About this exercise — Everything from the line containing "денежные ставки, большая" to the end of the listing is to be set down exactly, both ends included, and nothing before it.

The data —
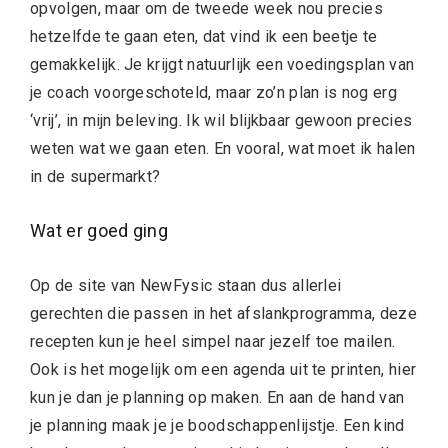
opvolgen, maar om de tweede week nou precies
hetzelfde te gaan eten, dat vind ik een beetje te
gemakkelijk. Je krijgt natuurlijk een voedingsplan van
je coach voorgeschoteld, maar zo’n plan is nog erg
‘vrij’, in mijn beleving. Ik wil blijkbaar gewoon precies
weten wat we gaan eten. En vooral, wat moet ik halen
in de supermarkt?
Wat er goed ging
Op de site van NewFysic staan dus allerlei
gerechten die passen in het afslankprogramma, deze
recepten kun je heel simpel naar jezelf toe mailen.
Ook is het mogelijk om een agenda uit te printen, hier
kun je dan je planning op maken. En aan de hand van
je planning maak je je boodschappenlijstje. Een kind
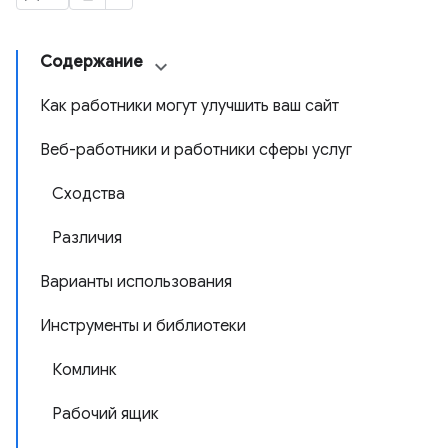
Содержание
Как работники могут улучшить ваш сайт
Веб-работники и работники сферы услуг
Сходства
Различия
Варианты использования
Инструменты и библиотеки
Комлинк
Рабочий ящик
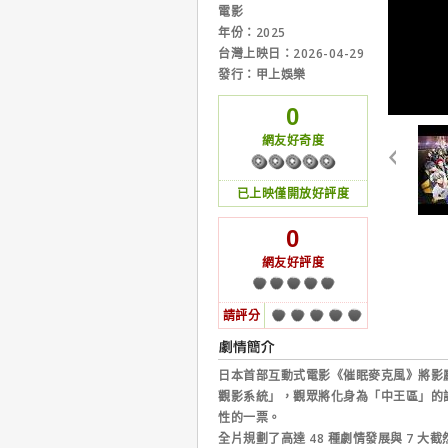
電影
年份：2025
台灣上映日：2026-04-29
發行：甲上娛樂
0
網友好奇度
已上映僅開放好評度
0
網友好評度
請評分
日本首部互動式電影《催眠麥克風》將影廳轉
觀影系統」，觀眾將化身為「中王區」的評審
性的一票。
全片規劃了高達 48 種劇情發展與 7 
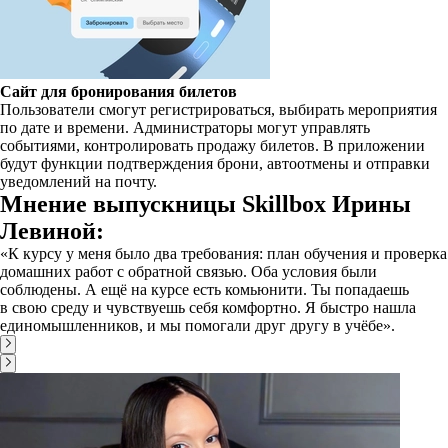
Сайт для бронирования билетов
Пользователи смогут регистрироваться, выбирать мероприятия
по дате и времени. Администраторы могут управлять
событиями, контролировать продажу билетов. В приложении
будут функции подтверждения брони, автоотмены и отправки
уведомлений на почту.
Мнение выпускницы Skillbox Ирины
Левиной:
«К курсу у меня было два требования: план обучения и проверка
домашних работ с обратной связью. Оба условия были
соблюдены. А ещё на курсе есть комьюнити. Ты попадаешь
в свою среду и чувствуешь себя комфортно. Я быстро нашла
единомышленников, и мы помогали друг другу в учёбе».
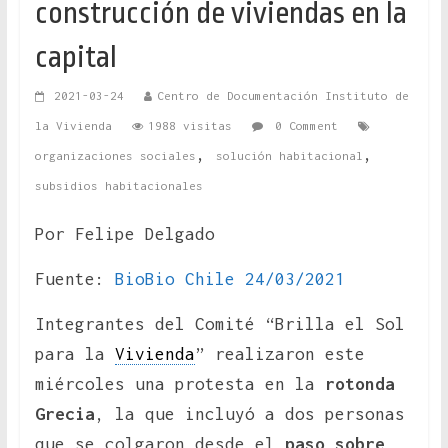
construcción de viviendas en la
capital
2021-03-24
Centro de Documentación Instituto de
la Vivienda
1988 visitas
0 Comment
,
,
organizaciones sociales
solución habitacional
subsidios habitacionales
Por Felipe Delgado
Fuente:
BioBio Chile 24/03/2021
Integrantes del Comité “Brilla el Sol
para la
Vivienda
” realizaron este
miércoles una protesta en la
rotonda
Grecia
, la que incluyó a dos personas
que se colgaron desde el
paso sobre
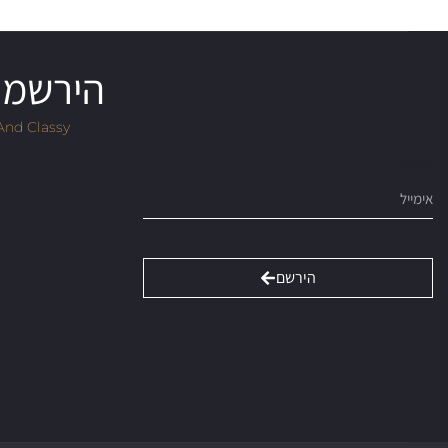
הירשמו 
And Classy
Email
הירשם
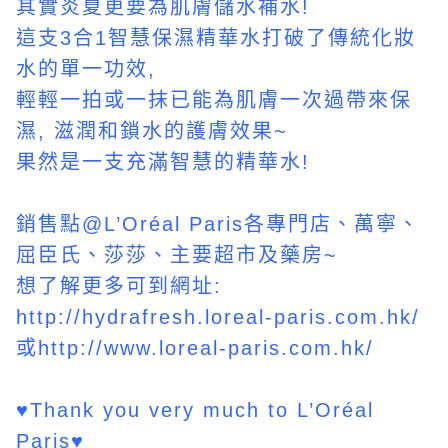
其實炎夏更要為肌膚儲水補水!
這支3合1智慧保濕精華水打破了傳統化妝
水的單一功效,
輕輕一拍或一抹已能為肌膚一次過帶來保
濕, 滋潤和鎖水的護膚效果~
果然是一支充滿智慧的精華水!
銷售點@L’Oréal Paris各專門店、萬寧、
屈臣氏、莎莎、主要超市及藥房~
想了解更多可到網址:
http://hydrafresh.loreal-paris.com.hk/
或http://www.loreal-paris.com.hk/
♥
Thank you very much to L’Oréal
Paris
♥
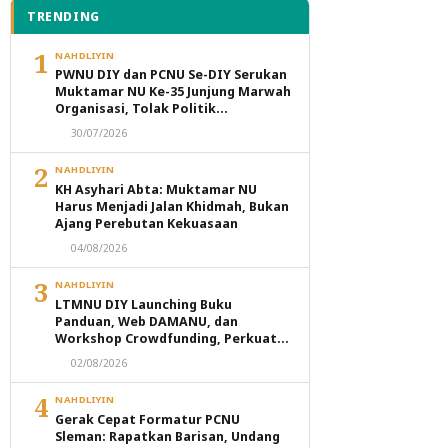
TRENDING
1
NAHDLIYIN
PWNU DIY dan PCNU Se-DIY Serukan
Muktamar NU Ke-35 Junjung Marwah
Organisasi, Tolak Politik
Transaksional dan Intervensi
30/07/2026
Eksternal
2
NAHDLIYIN
KH Asyhari Abta: Muktamar NU
Harus Menjadi Jalan Khidmah, Bukan
Ajang Perebutan Kekuasaan
04/08/2026
3
NAHDLIYIN
LTMNU DIY Launching Buku
Panduan, Web DAMANU, dan
Workshop Crowdfunding, Perkuat
Transformasi Digital Masjid NU
02/08/2026
4
NAHDLIYIN
Gerak Cepat Formatur PCNU
Sleman: Rapatkan Barisan, Undang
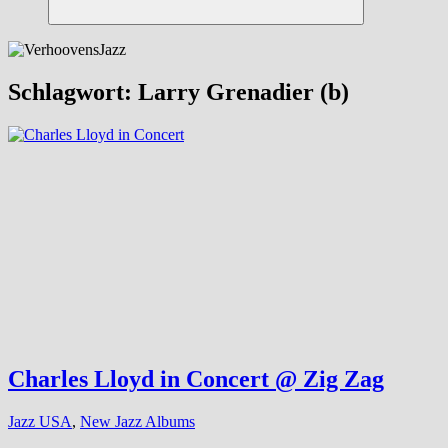
Suchen
Schlagwort:
Larry Grenadier (b)
Charles Lloyd in Concert @ Zig Zag
Jazz USA
,
New Jazz Albums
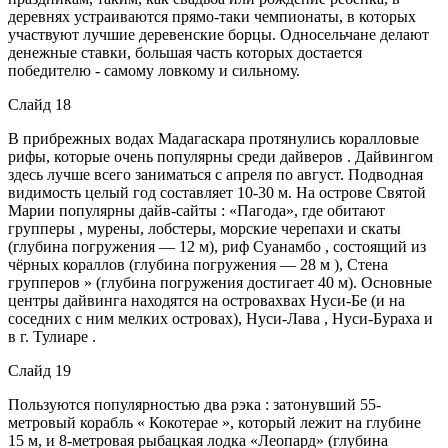
деревнях устраиваются прямо-таки чемпионаты, в которых
участвуют лучшие деревенские борцы. Односельчане делают
денежные ставки, большая часть которых достается
победителю - самому ловкому и сильному.
Слайд 18
В прибрежных водах Мадагаскара протянулись коралловые
рифы, которые очень популярны среди дайверов . Дайвингом
здесь лучше всего заниматься с апреля по август. Подводная
видимость целый год составляет 10-30 м. На острове Святой
Марии популярны дайв-сайты : «Пагода», где обитают
групперы , мурены, лобстеры, морские черепахи и скаты
(глубина погружения — 12 м), риф Суанамбо , состоящий из
чёрных кораллов (глубина погружения — 28 м ), Стена
групперов » (глубина погружения достигает 40 м). Основные
центры дайвинга находятся на островахвах Нуси-Бе (и на
соседних с ним мелких островах), Нуси-Лава , Нуси-Бураха и
в г. Тулиаре .
Слайд 19
Пользуются популярностью два рэка : затонувший 55-
метровый корабль « Кокотерае », который лежит на глубине
15 м, и 8-метровая рыбацкая лодка «Леопард» (глубина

Task result —
денежные ставки, большая часть которых достается
победителю - самому ловкому и сильному.
Слайд 18
В прибрежных водах Мадагаскара протянулись коралловые
рифы, которые очень популярны среди дайверов . Дайвингом
здесь лучше всего заниматься с апреля по август. Подводная
видимость целый год составляет 10-30 м. На острове Святой
Марии популярны дайв-сайты : «Пагода», где обитают
групперы , мурены, лобстеры, морские черепахи и скаты
(глубина погружения — 12 м), риф Суанамбо , состоящий из
чёрных кораллов (глубина погружения — 28 м ), Стена
групперов » (глубина погружения достигает 40 м). Основные
центры дайвинга находятся на островахвах Нуси-Бе (и на
соседних с ним мелких островах), Нуси-Лава , Нуси-Бураха и
в г. Тулиаре .
Слайд 19
Пользуются популярностью два рэка : затонувший 55-
метровый корабль « Кокотерае », который лежит на глубине
15 м, и 8-метровая рыбацкая лодка «Леопард» (глубина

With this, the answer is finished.